Rewrite the text lines of every item below, swapping "developed" for "processed" and leaving everything else as it is. Omit the pictures from your answer.

Start Records for the exercise

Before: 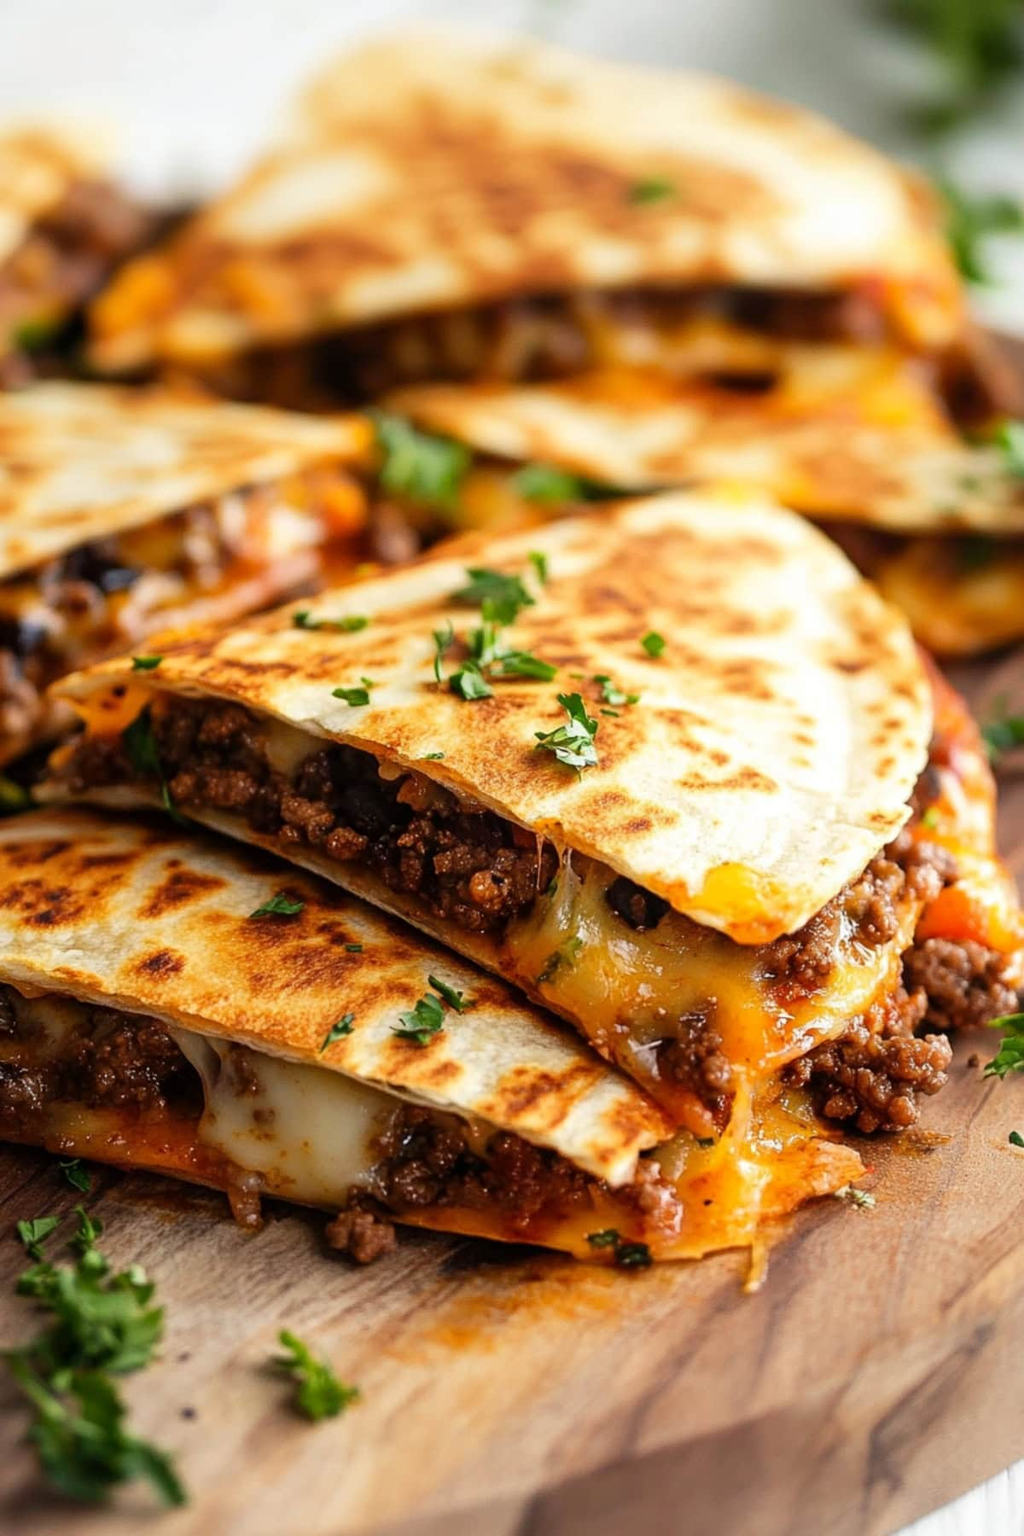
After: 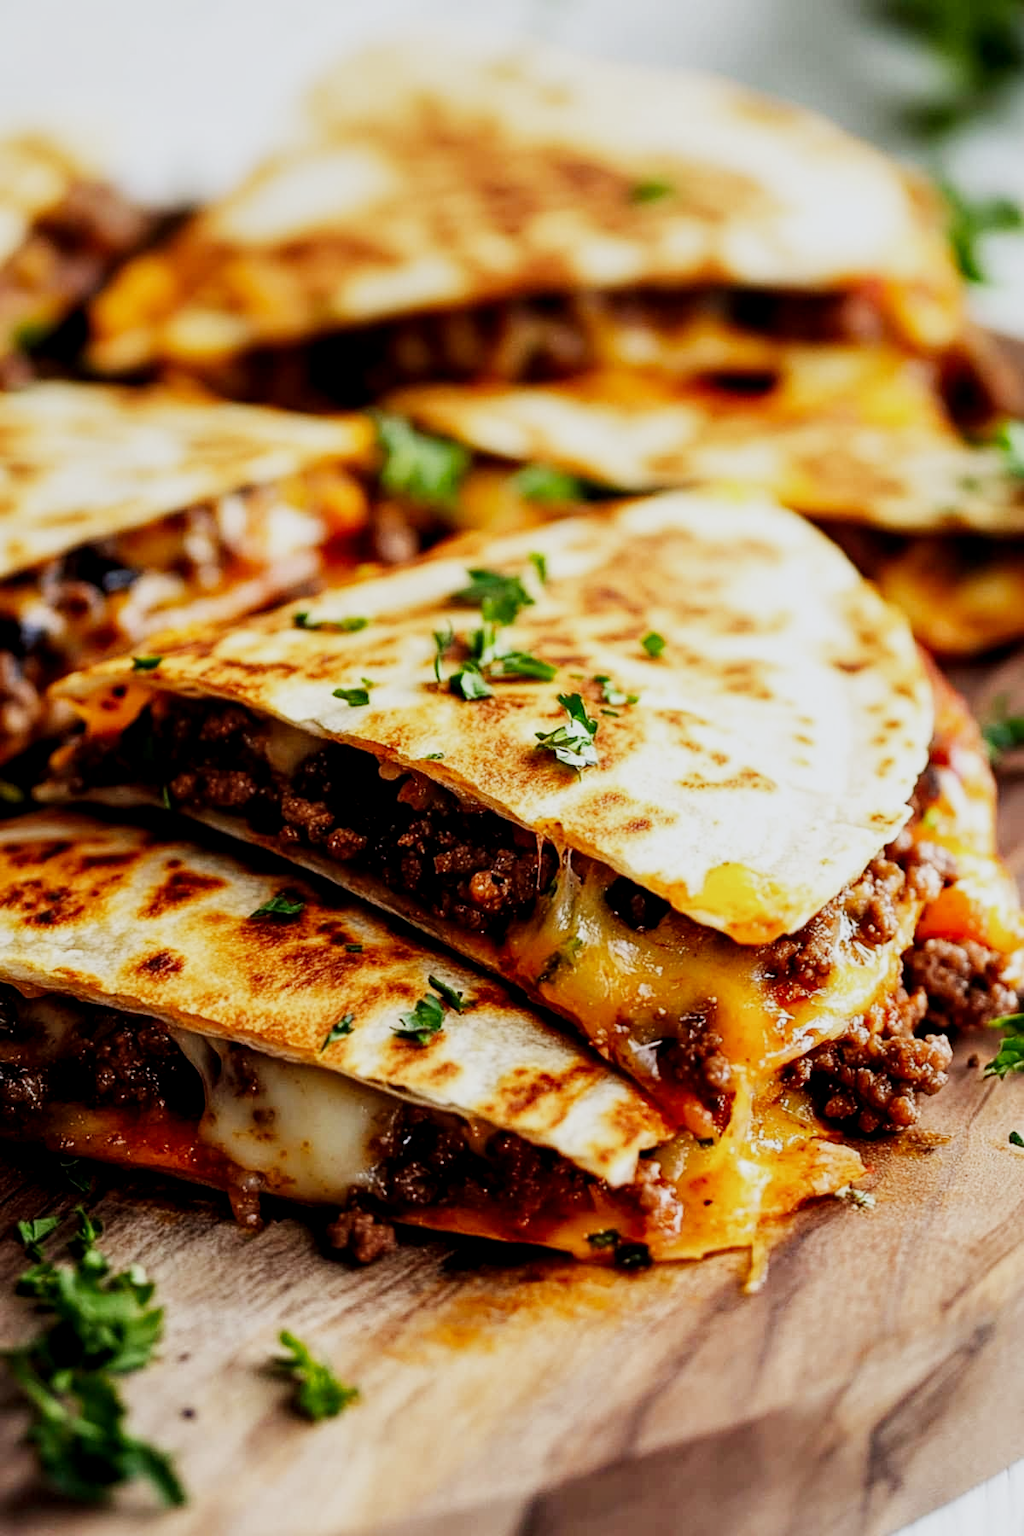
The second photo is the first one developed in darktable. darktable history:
local contrast: highlights 100%, shadows 100%, detail 131%, midtone range 0.2
white balance: red 0.976, blue 1.04
sigmoid: contrast 1.7, skew -0.2, preserve hue 0%, red attenuation 0.1, red rotation 0.035, green attenuation 0.1, green rotation -0.017, blue attenuation 0.15, blue rotation -0.052, base primaries Rec2020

End Records for the exercise

*Problem solution:*
Before: 
After: 
The second photo is the first one processed in darktable. darktable history:
local contrast: highlights 100%, shadows 100%, detail 131%, midtone range 0.2
white balance: red 0.976, blue 1.04
sigmoid: contrast 1.7, skew -0.2, preserve hue 0%, red attenuation 0.1, red rotation 0.035, green attenuation 0.1, green rotation -0.017, blue attenuation 0.15, blue rotation -0.052, base primaries Rec2020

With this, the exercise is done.